Console hacker Paul Johnson projects himself into the game. Growing up in a Minnesota family of programmers – including a father who worked for McDonnell Douglas and NASA on the Apollo projects – Paul Johnson spent whole afternoons scripting games on his five computers. He wrote his first low-res effort, Blow the Bridge, in Basic […]

Console hacker Paul Johnson projects himself into the game.

Growing up in a Minnesota family of programmers - including a father who worked for McDonnell Douglas and NASA on the Apollo projects - Paul Johnson spent whole afternoons scripting games on his five computers. He wrote his first low-res effort, Blow the Bridge, in Basic on an Apple II+ when he was 10 years old. Now the New York-based artist is applying his tech skills to creating short videos that play on ingeniously crafted projectors. A five-year mini-retrospective of his work, including his latest fascination - game console projectors - is on view this month as part of the Animations exhibit at Brooklyn's P.S.1 gallery (www.ps1.org).

Inspired by a freelancing stint producing on-air spots for MTV, Johnson completed his first video/projector art piece in 1995. It lasted only 28 seconds: "I was commercially inspired," he jokes. "The objects are a vehicle for the video," he says, explaining his focus on projection machines, which he makes out of flashlights, juice containers, PDAs, and small appliances.

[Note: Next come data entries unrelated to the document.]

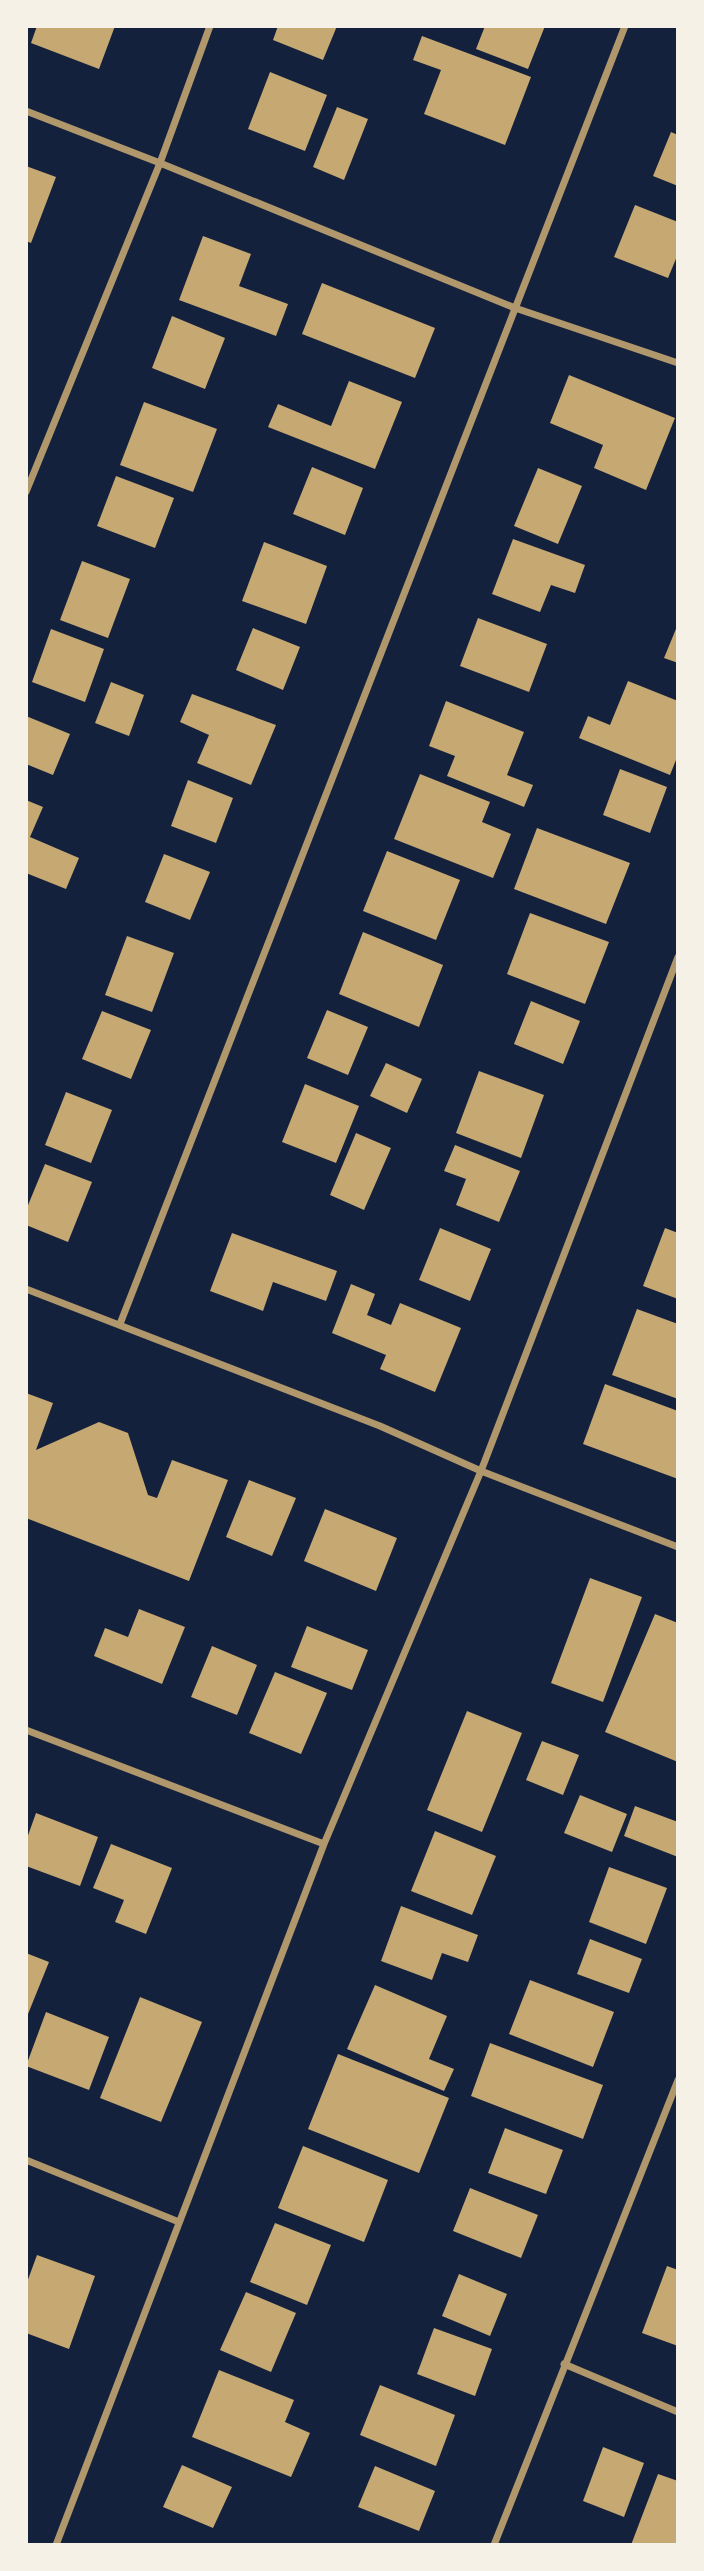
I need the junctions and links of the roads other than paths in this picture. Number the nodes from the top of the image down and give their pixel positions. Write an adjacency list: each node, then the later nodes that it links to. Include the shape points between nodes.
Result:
1 (210, 26): 4 (street)
2 (625, 26): 5 (street)
3 (26, 111): 4 (street)
4 (160, 163): 5 (street); 7 (street)
5 (515, 308): 6 (street); 10 (street)
6 (678, 363)
7 (26, 492)
8 (678, 957): 11 (street)
9 (26, 1289): 10 (street)
10 (120, 1324): 11 (street, via 380,1426)
11 (481, 1471): 12 (street); 14 (street)
12 (678, 1548)
13 (26, 1730): 14 (street)
14 (324, 1844): 17 (street)
15 (678, 2080): 18 (street)
16 (26, 2160): 17 (street)
17 (180, 2222): 20 (street)
18 (564, 2364): 19 (street); 21 (street)
19 (678, 2412)
20 (56, 2545)
21 (494, 2545)

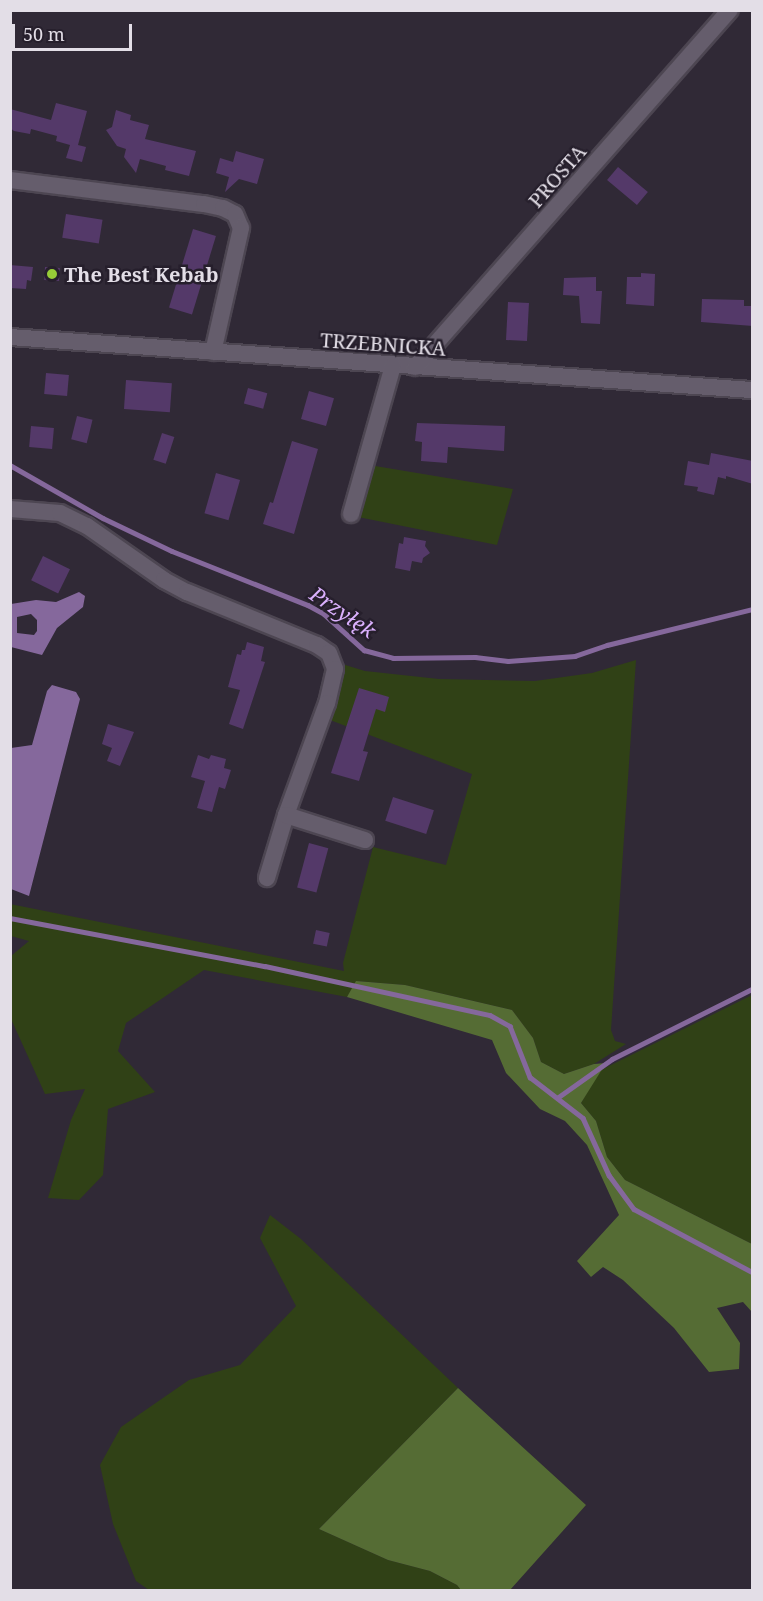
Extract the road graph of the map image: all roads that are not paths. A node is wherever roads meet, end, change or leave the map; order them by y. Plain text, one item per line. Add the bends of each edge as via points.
1 (730, 10) edge
2 (10, 180) edge
3 (10, 337) edge
4 (213, 352) junction
5 (393, 366) junction
6 (415, 367) junction
7 (753, 390) edge
8 (10, 508) edge
9 (351, 514) dead end
10 (286, 815) junction
11 (365, 840) dead end
12 (267, 878) dead end

1 - 6 street, PROSTA
2 - 4 street via 204,204 235,214 240,228
3 - 4 street, TRZEBNICKA
4 - 5 street, TRZEBNICKA
5 - 6 street, TRZEBNICKA
5 - 9 street
6 - 7 street, TRZEBNICKA
8 - 10 street via 60,513 87,526 187,592 329,653 335,669 330,691
10 - 11 street
10 - 12 street

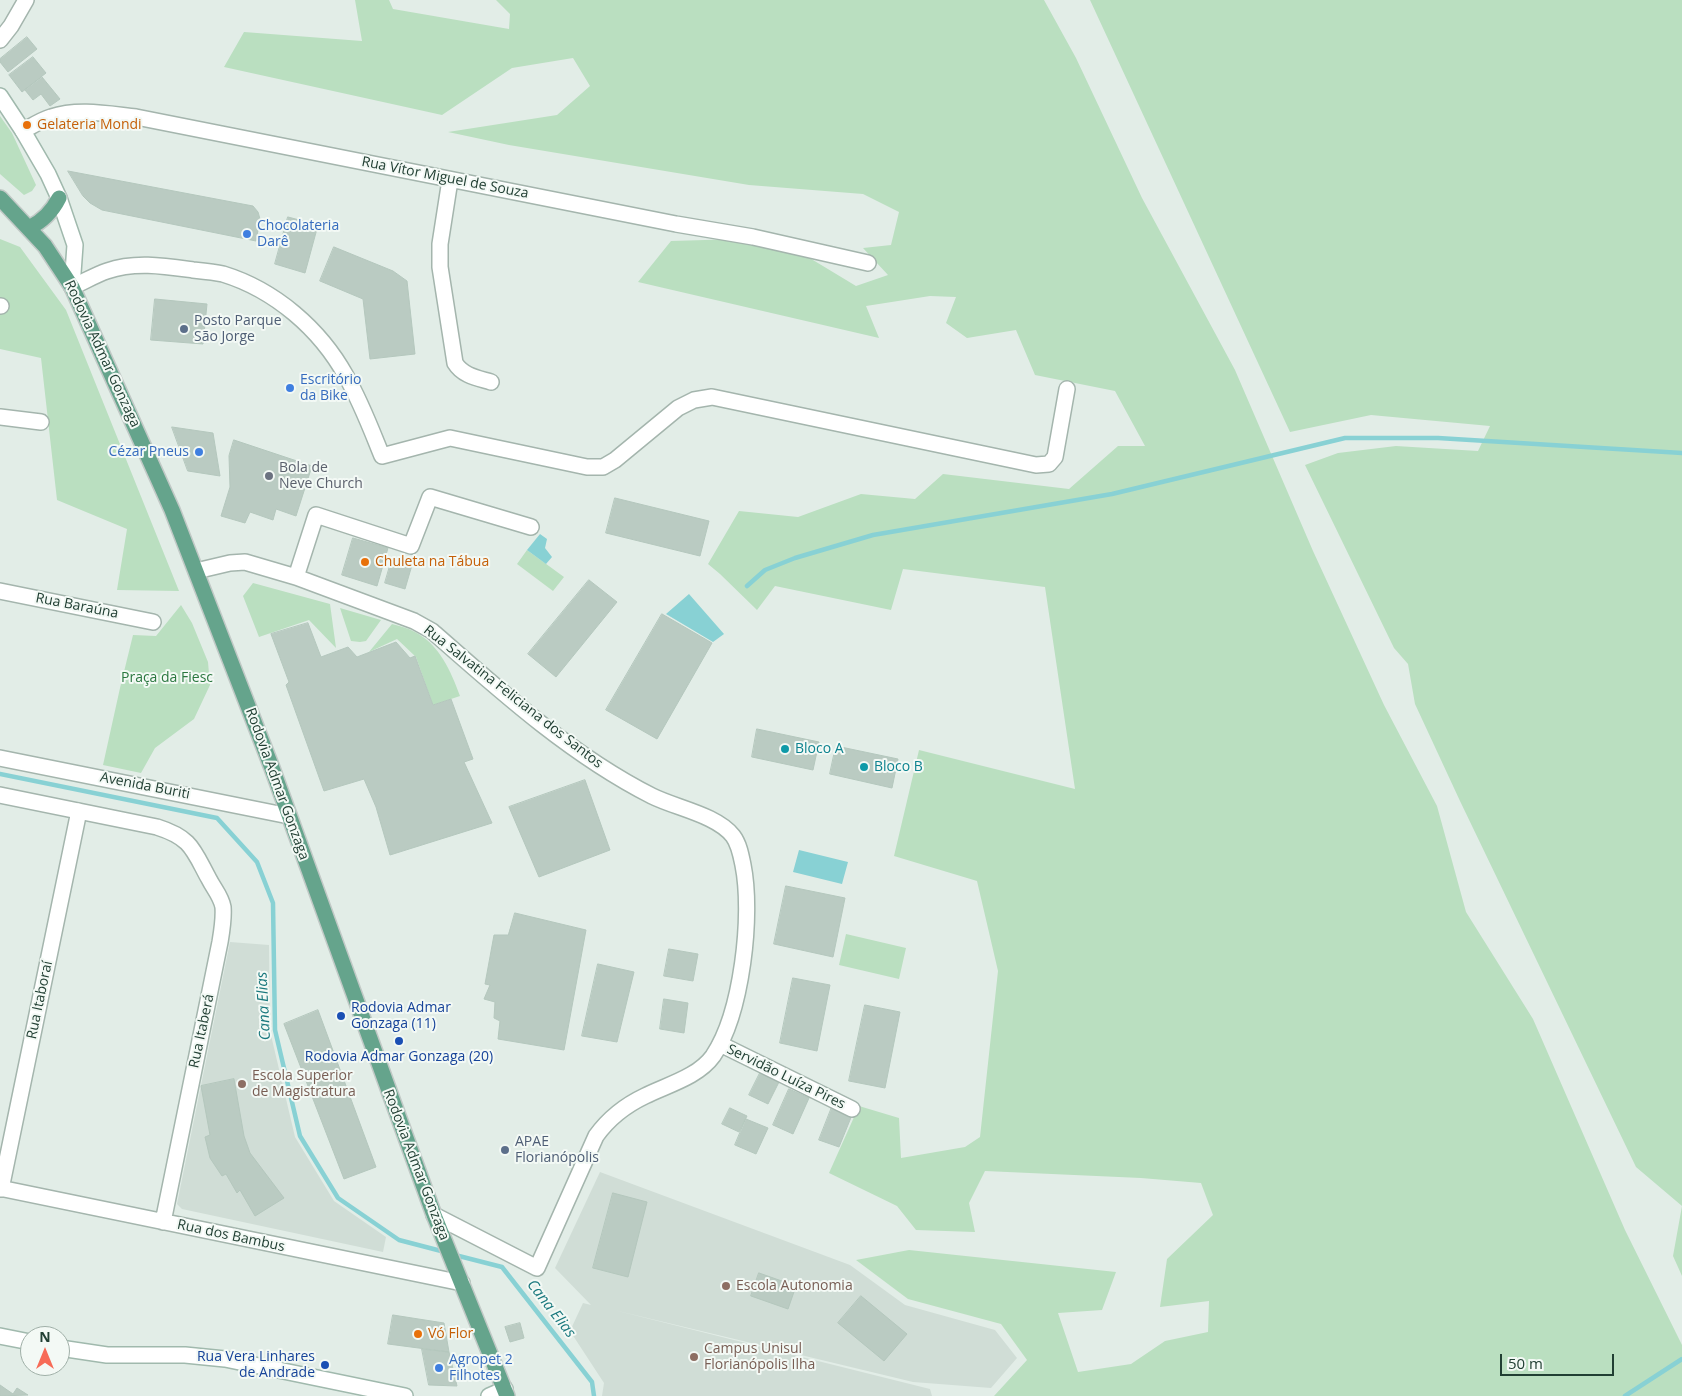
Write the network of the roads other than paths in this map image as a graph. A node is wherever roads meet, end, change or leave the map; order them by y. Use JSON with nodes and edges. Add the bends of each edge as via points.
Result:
{"nodes":[{"id":1,"x":26,"y":0,"type":"edge"},
{"id":2,"x":0,"y":40,"type":"edge"},
{"id":3,"x":0,"y":96,"type":"edge"},
{"id":4,"x":23,"y":131,"type":"junction"},
{"id":5,"x":450,"y":180,"type":"junction"},
{"id":6,"x":0,"y":198,"type":"edge"},
{"id":7,"x":56,"y":203,"type":"junction"},
{"id":8,"x":17,"y":214,"type":"junction"},
{"id":9,"x":29,"y":228,"type":"junction"},
{"id":10,"x":868,"y":263,"type":"dead end"},
{"id":11,"x":72,"y":287,"type":"junction"},
{"id":12,"x":491,"y":382,"type":"dead end"},
{"id":13,"x":1067,"y":389,"type":"dead end"},
{"id":14,"x":0,"y":417,"type":"edge"},
{"id":15,"x":41,"y":422,"type":"dead end"},
{"id":16,"x":531,"y":526,"type":"dead end"},
{"id":17,"x":196,"y":571,"type":"junction"},
{"id":18,"x":296,"y":577,"type":"junction"},
{"id":19,"x":0,"y":591,"type":"edge"},
{"id":20,"x":153,"y":622,"type":"dead end"},
{"id":21,"x":0,"y":758,"type":"edge"},
{"id":22,"x":0,"y":795,"type":"edge"},
{"id":23,"x":80,"y":811,"type":"junction"},
{"id":24,"x":289,"y":816,"type":"junction"},
{"id":25,"x":720,"y":1044,"type":"junction"},
{"id":26,"x":852,"y":1109,"type":"dead end"},
{"id":27,"x":1,"y":1188,"type":"edge"},
{"id":28,"x":434,"y":1215,"type":"junction"},
{"id":29,"x":163,"y":1222,"type":"junction"},
{"id":30,"x":462,"y":1283,"type":"junction"},
{"id":31,"x":0,"y":1336,"type":"edge"},
{"id":32,"x":20,"y":1340,"type":"edge"},
{"id":33,"x":70,"y":1349,"type":"edge"},
{"id":34,"x":506,"y":1393,"type":"edge"},
{"id":35,"x":405,"y":1396,"type":"edge"},
{"id":36,"x":489,"y":1396,"type":"edge"}],
"edges":[{"from":1,"to":2,"type":"street"},
{"from":3,"to":4,"type":"street"},
{"from":4,"to":5,"type":"street","name":"Rua Vítor Miguel de Souza","via":[[49,117],[96,113],[136,118]]},
{"from":4,"to":7,"type":"street","via":[[48,174]]},
{"from":5,"to":10,"type":"street","name":"Rua Vítor Miguel de Souza","via":[[753,237]]},
{"from":5,"to":12,"type":"street","via":[[440,244],[440,267],[455,363],[466,374]]},
{"from":6,"to":8,"type":"main road","name":"Rodovia Admar Gonzaga"},
{"from":7,"to":8,"type":"main road","via":[[33,214]]},
{"from":7,"to":9,"type":"main road","via":[[40,222]]},
{"from":7,"to":11,"type":"street","via":[[74,245]]},
{"from":8,"to":9,"type":"main road","name":"Rodovia Admar Gonzaga"},
{"from":9,"to":11,"type":"main road","name":"Rodovia Admar Gonzaga"},
{"from":11,"to":13,"type":"street","via":[[107,271],[155,265],[221,274],[253,286],[279,301],[327,346],[361,404],[382,456],[450,438],[586,467],[604,467],[678,408],[694,400],[712,397],[1036,465],[1049,464],[1055,457]]},
{"from":11,"to":17,"type":"main road","name":"Rodovia Admar Gonzaga"},
{"from":14,"to":15,"type":"street"},
{"from":16,"to":18,"type":"street","via":[[430,497],[411,546],[316,515]]},
{"from":17,"to":18,"type":"street","name":"Rua Salvatina Feliciana dos Santos","via":[[245,562]]},
{"from":17,"to":24,"type":"main road","name":"Rodovia Admar Gonzaga"},
{"from":18,"to":25,"type":"street","name":"Rua Salvatina Feliciana dos Santos","via":[[414,621],[432,631],[540,723],[606,771],[661,801],[721,825],[733,836],[740,850],[746,879],[747,910],[738,988]]},
{"from":19,"to":20,"type":"street","name":"Rua Baraúna"},
{"from":21,"to":24,"type":"street","name":"Avenida Buriti"},
{"from":22,"to":23,"type":"street"},
{"from":23,"to":27,"type":"street","name":"Rua Itaboraí"},
{"from":23,"to":29,"type":"street","name":"Rua Itaberá","via":[[157,827],[181,836],[192,846],[222,905],[224,920]]},
{"from":24,"to":28,"type":"main road","name":"Rodovia Admar Gonzaga"},
{"from":25,"to":26,"type":"street","name":"Servidão Luíza Pires"},
{"from":25,"to":28,"type":"street","name":"Rua Salvatina Feliciana dos Santos","via":[[702,1068],[643,1096],[606,1123],[596,1136],[537,1268]]},
{"from":27,"to":29,"type":"street","name":"Rua dos Bambus"},
{"from":28,"to":30,"type":"main road","name":"Rodovia Admar Gonzaga"},
{"from":29,"to":30,"type":"street","name":"Rua dos Bambus"},
{"from":30,"to":34,"type":"main road","name":"Rodovia Admar Gonzaga"},
{"from":31,"to":32,"type":"street"},
{"from":33,"to":35,"type":"street","via":[[225,1359]]},
{"from":34,"to":36,"type":"street"}]}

The Pentium-based game consoles he coded allow people to watch in real time as networked computers fight each other to the death. Of the Age of Empire-inspired games running on his tightly controlled system, the artist remarks: "They're an exercise in artificial intelligence." Johnson designed, built, and programmed everything in his TriBeCa studio. But he didn't always have the right materials on hand: He purchased an analog vacuum-forming machine on eBay from a man in Kansas for $1,000 to coat the aqua-resin moldings.

His next commission - and his first attempt at sculpting sound - is an active noise cancellation installation for the Paris Metro that debuts later this year. He's using ANC technology to block all sound on a section of the subway platform. If it works, he'll try it out in the loudest of cities, New York.